Die Rheinauer Konzerte 2024 sind noch jung; am Sonntag fand das erste Chorkonzert dieser Saison statt. Zu Gast: der Rapperswiler «Coro Canto».

von Gisela Zweifel-Fehlmann

Ein mustergültig geschulter Chor, der den lebendigen Sprachduktus von betonten und unbetonten Textsilben ganz verinnerlicht hatte und mit Begeisterung, doch ohne zu forcieren sang – ein hochqualifiziertes Orchester mit Spezialisten der historisch informierten Aufführungspraxis, welche mit barocken Instrumenten begeistert der inspirierenden Zeichengebung des Dirigenten Frank Mehlfeld folgten – sowie vier stimmlich und stilistisch perfekt aufeinander abgestimmte junge Vokalsolisten bildeten am Sonntag die tragenden Stützen der denkwürdigen Aufführung mit geistlicher Barockmusik in der Klosterkirche Rheinau.

Der stimmlich ausgewogene «Coro Canto» aus Rapperswil, wo auch junge Gesichter in den Reihen der 20 Sängerinnen und Sänger zu sehen sind, wurde vom deutschen, katholischen Kirchenmusiker Frank Mehlfeld erst vor drei Jahren gegründet. In der kurzen Zeit haben sie schon beachtlich Hochstehendes vorzuweisen, wie hier arbeiten sie oft mit dem Zürcher Orchester «La Compagna» zusammen.

Bach, Vater und Sohn

Die prachtvolle und emotional berührende Pfingstkantate «Erschallet, ihr Lieder» BWV 172 von Johann Sebastian Bach (1685–1750) machte den Anfang. Anhand etlicher Umarbeitungen und Aufführungen von 1714 bis 1731 ist die spezielle Vorliebe des Komponisten für diese innerhalb seiner zahlreichen Kantaten ersichtlich. Frank Mehlfelds Gespür für die musikalische Affektenlehre jener Zeit brachte sie zu einer farbigen, wortausdeutenden Interpretation von hoher Ausdruckskraft. Auf die instrumentale, zügig frisch musizierte Einleitung mit prunkvollen Pauken und Trompeten setzte strahlend der Lobgesang des Chors ein.

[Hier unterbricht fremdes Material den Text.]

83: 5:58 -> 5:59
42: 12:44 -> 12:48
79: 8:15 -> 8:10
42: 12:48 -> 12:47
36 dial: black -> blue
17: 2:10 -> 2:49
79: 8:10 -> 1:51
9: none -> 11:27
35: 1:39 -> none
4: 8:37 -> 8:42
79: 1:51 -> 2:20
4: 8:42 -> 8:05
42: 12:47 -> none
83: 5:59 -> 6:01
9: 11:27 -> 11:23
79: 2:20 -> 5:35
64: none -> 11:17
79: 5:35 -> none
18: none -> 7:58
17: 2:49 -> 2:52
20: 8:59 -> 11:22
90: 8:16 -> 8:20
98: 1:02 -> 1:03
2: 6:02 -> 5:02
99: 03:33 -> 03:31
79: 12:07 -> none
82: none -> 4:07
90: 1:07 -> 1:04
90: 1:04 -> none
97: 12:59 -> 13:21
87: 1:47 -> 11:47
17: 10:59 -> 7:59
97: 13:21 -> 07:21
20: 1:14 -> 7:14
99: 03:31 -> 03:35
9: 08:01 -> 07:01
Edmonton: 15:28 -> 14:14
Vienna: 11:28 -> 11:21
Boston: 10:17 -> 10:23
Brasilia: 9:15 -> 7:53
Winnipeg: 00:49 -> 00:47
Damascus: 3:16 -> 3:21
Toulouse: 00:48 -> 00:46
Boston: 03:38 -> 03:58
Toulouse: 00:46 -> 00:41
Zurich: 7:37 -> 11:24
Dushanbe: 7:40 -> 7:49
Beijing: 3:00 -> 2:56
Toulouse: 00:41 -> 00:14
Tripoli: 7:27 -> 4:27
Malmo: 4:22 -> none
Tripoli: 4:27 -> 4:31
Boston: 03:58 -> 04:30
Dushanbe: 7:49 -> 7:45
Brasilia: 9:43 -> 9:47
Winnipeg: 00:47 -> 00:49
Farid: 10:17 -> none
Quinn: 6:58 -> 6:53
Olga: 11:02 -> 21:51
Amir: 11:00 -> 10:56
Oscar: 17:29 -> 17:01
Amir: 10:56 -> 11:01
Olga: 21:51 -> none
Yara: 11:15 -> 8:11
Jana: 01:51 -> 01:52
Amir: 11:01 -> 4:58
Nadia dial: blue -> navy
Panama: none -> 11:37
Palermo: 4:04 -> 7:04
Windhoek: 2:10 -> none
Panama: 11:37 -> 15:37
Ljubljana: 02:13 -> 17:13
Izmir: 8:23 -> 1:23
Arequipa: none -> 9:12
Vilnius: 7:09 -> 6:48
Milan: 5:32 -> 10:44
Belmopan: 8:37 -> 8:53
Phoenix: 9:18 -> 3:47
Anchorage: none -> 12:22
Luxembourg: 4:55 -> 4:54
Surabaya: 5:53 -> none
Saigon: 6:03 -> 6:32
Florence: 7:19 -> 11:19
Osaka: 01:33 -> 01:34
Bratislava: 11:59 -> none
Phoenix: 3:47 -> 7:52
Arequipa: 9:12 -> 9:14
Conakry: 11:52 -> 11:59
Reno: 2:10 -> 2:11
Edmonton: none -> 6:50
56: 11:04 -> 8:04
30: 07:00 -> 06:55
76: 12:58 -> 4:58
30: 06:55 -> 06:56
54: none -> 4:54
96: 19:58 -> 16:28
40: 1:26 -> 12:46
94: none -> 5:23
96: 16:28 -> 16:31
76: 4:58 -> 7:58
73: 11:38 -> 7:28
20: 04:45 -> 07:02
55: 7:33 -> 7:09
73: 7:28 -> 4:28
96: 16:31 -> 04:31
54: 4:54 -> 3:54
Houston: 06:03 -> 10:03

Die klangvolle, schlanke Bassstimme von Michael Schwarze beschwor in seinem Rezitativ mit Arie die Ankunft des Heiligen Geistes, gefolgt von der Tenorarie durch Zacharie Fogal, der mit lieblicher Gesanglichkeit und sanfter Orchesterbegleitung das Seelenparadies von Gottes Schöpfergeist beschrieb. Ergreifend schloss eine «Unio Mystica» an, die mystische Hochzeit zwischen Heiligem Geist und der menschlichen Seele als Liebesdialog von Sybille Diethelm, Sopran, und der Mezzosopranistin Geneviève Tschumi, gefolgt vom schlichten Schlusschoral des Chors mit den Worten «… Nimm mich freundlich in dein’ Arme».

Mit seinem Magnificat steht Carl Philipp Emanuel Bach (1714–1788) seinem berühmten Vater in nichts nach. Es ist ein Frühwerk des 35-jährigen Sohnes und ist noch dem väterlichen polyphonen Stil verhaftet, bevor er sich als musikalischer Neuerer dem empfindsamen Stil des «Sturm und Drang» zuwandte. Auch hier machten Pauken und Trompeten den virtuosen, glanzvollen Anfang, welcher an das Weihnachtsoratorium Johann Sebastians erinnerte. Ihre textausdeutenden Arien interpretierten die Sopranistin als Jungfrau Maria mit Demut, der Tenor mit sieghaft überlegenen Koloraturen, wo sich der Chor in einem tröstlichen, sanft getragenen chromatischen Satz einbrachte.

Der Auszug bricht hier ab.